Inner strengths (power) are the supplies you’ve got within as you make your way down the twisting and often hard road of life. They include a positive mood, common sense, integrity, inner peace, determination, and a warm heart. Researchers have identified other strengths as well, such as self-compassion; secure attachment, emotional intelligence, learned optimism, relaxation response, self-esteem, distress tolerance, self-regulation, resilience, and executive functions.
It is scary to feel uninspired. The lack of inspiration strikes fear into the hearts of many; when students, for instance, face an assignment or test, a blank sheet of paper and a ticking clock, the fear of failure can imprison inspiration.
Equally as important as the concept of Inspiration, is the concept of Motivation. These two concepts fuel each other within an individual. When you are inspired, which is a mental thought of something to be done; to allow the translation into action or behavior, that person would require motivation.
Motivation is defined as the process that initiates, guides, and maintains goal-oriented behaviors. Motivation is what causes us to act, whether it is getting a glass of water to reduce thirst or reading a book to gain knowledge. It involves the biological, emotional, social, and cognitive forces that activate behavior. In everyday usage, the term motivation is frequently used to describe why a person does something. For example, you might say that as a student, I was so motivated to get into the psychology program that I spent many nights studying.

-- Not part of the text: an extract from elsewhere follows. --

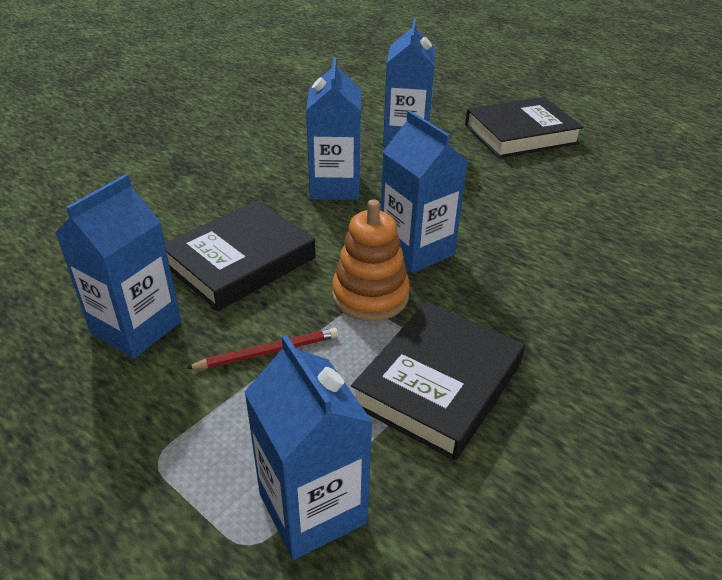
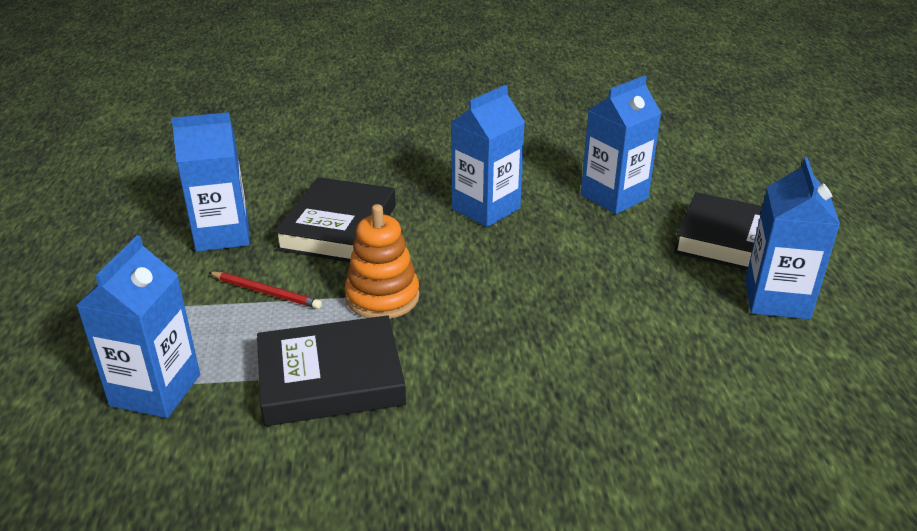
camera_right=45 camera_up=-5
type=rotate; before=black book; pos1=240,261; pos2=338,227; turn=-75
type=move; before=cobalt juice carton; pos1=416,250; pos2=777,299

Anyone who has ever had a goal (like wanting to lose ten pounds or wanting to run a marathon….’ Inspiration’) probably immediately realizes that simply having the desire to accomplish something is not enough. Achieving such a goal requires the ability to persist (‘motivation’) through obstacles and endurance to keep going in spite of difficulties.
There are three major components to motivation: activation, persistence, and intensity. Activation involves the decision to initiate a behavior, such as enrolling in a psychology class. Persistence is the continued effort toward a goal even though obstacles may exist, such as taking more psychology courses in order to earn a degree although it requires a significant investment of time, energy, and resources. Finally, intensity can be seen in the concentration and vigor that goes into pursuing a goal. For example, one student might coast by without much effort, while another student will study regularly, participate in discussions and take advantage of research opportunities outside of class.
“If you want to succeed in the world must make your own opportunities as you go on. The man who waits for some seventh wave to toss him on dry land will find that the seventh wave is a long time a coming. You can commit no greater folly than to sit by the roadside until someone comes along and invites you to ride with him to wealth or influence.”